• ENUNCIADO 1:
Responde, com base na notícia sobre o presidente da Junta Joaquim Feijão:
(a) A que horas costuma ele levantar-se?
(b) Quantos quilómetros já acumula a carrinha de caixa aberta?
(c) Quantos elementos tem a equipa que ele transporta ao local?
++++ EXCERTO DO DOCUMENTO
Presidentes de junta, um poder que é tu cá, tu lá
Feijão, o autarca que é pau para toda a obra
Hoje foi dia de se começar a abrir uma azinhaga da Calçadinha ao Morgadinho e o presidente da Junta, Joaquim Feijão, não se ficou pelas ordens aos funcionários. Voltou a "saltar" da cama pelas 06.30 - como é habitual - pegou na velha carrinha de caixa aberta - que já acumula 382 mil quilómetros - para transportar a equipa de dois elementos ao local. Mas também por ali ficou de forquilha em riste para ajudar na desmatação do troço.
++++++++
++++ DADOS FORNECIDOS
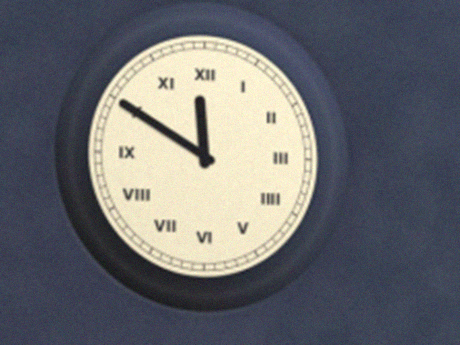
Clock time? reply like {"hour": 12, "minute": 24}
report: {"hour": 11, "minute": 50}
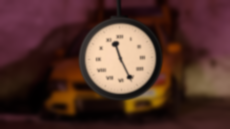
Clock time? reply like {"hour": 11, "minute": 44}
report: {"hour": 11, "minute": 26}
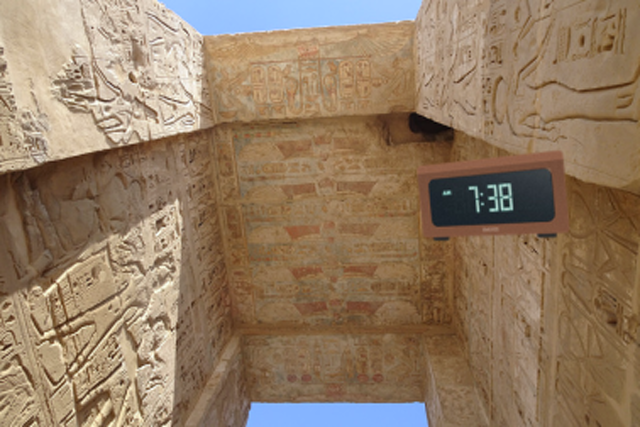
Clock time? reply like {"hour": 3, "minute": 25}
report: {"hour": 7, "minute": 38}
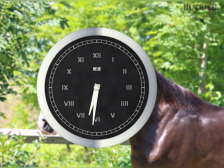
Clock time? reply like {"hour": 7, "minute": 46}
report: {"hour": 6, "minute": 31}
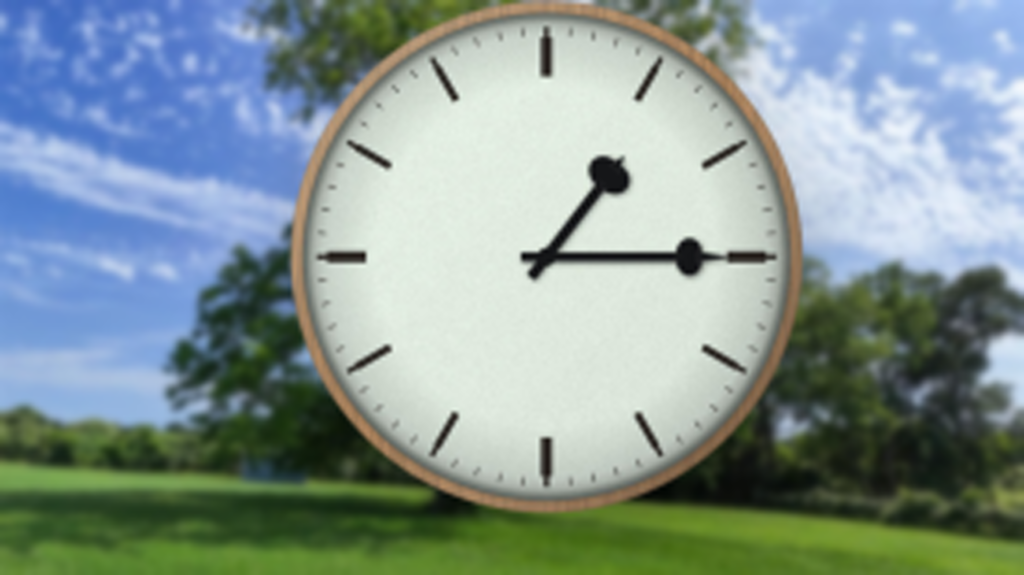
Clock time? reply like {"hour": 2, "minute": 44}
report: {"hour": 1, "minute": 15}
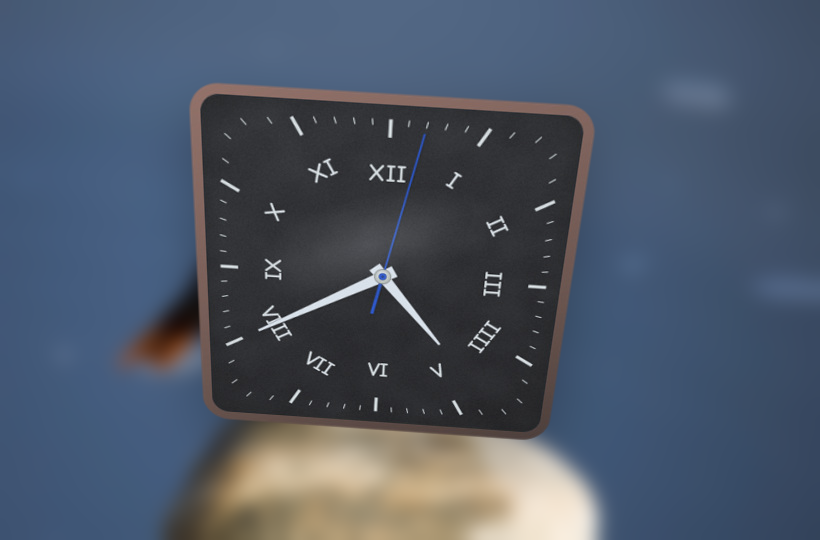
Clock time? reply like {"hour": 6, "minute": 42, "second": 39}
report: {"hour": 4, "minute": 40, "second": 2}
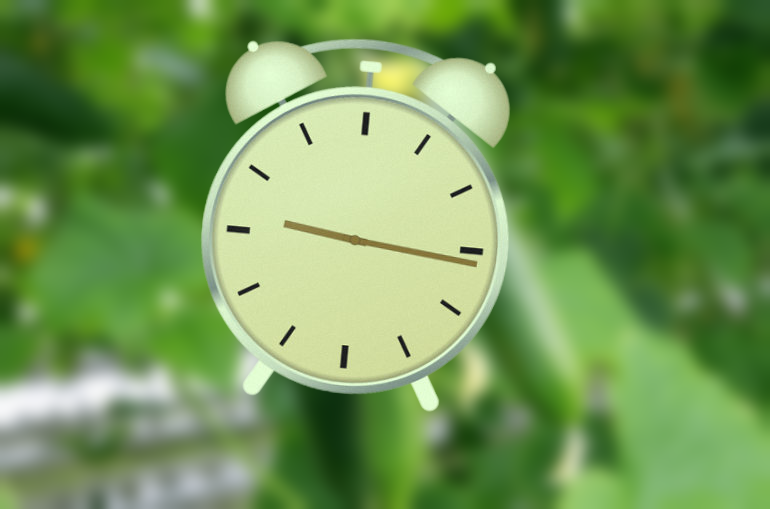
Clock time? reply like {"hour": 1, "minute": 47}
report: {"hour": 9, "minute": 16}
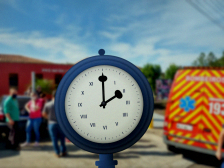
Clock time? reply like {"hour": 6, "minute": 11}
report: {"hour": 2, "minute": 0}
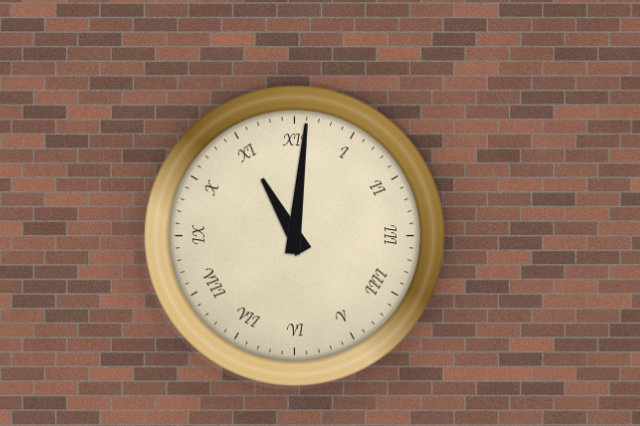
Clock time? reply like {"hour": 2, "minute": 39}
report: {"hour": 11, "minute": 1}
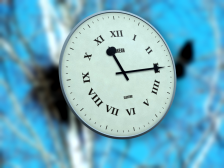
++++++++
• ENUNCIADO 2: Volta a imprimir, sem qualquer alteração, todas as linhas das entradas com horas, mas deixa de fora as imagens.

• RESOLUÇÃO COMPLETA 1:
(a) Pelas 06.30.
(b) 382 mil quilómetros.
(c) Dois elementos.

• RESOLUÇÃO COMPLETA 2:
Clock time? reply like {"hour": 12, "minute": 24}
report: {"hour": 11, "minute": 50}
Clock time? reply like {"hour": 11, "minute": 44}
report: {"hour": 11, "minute": 26}
Clock time? reply like {"hour": 3, "minute": 25}
report: {"hour": 7, "minute": 38}
Clock time? reply like {"hour": 7, "minute": 46}
report: {"hour": 6, "minute": 31}
Clock time? reply like {"hour": 2, "minute": 44}
report: {"hour": 1, "minute": 15}
Clock time? reply like {"hour": 6, "minute": 42, "second": 39}
report: {"hour": 4, "minute": 40, "second": 2}
Clock time? reply like {"hour": 1, "minute": 47}
report: {"hour": 9, "minute": 16}
Clock time? reply like {"hour": 6, "minute": 11}
report: {"hour": 2, "minute": 0}
Clock time? reply like {"hour": 2, "minute": 39}
report: {"hour": 11, "minute": 1}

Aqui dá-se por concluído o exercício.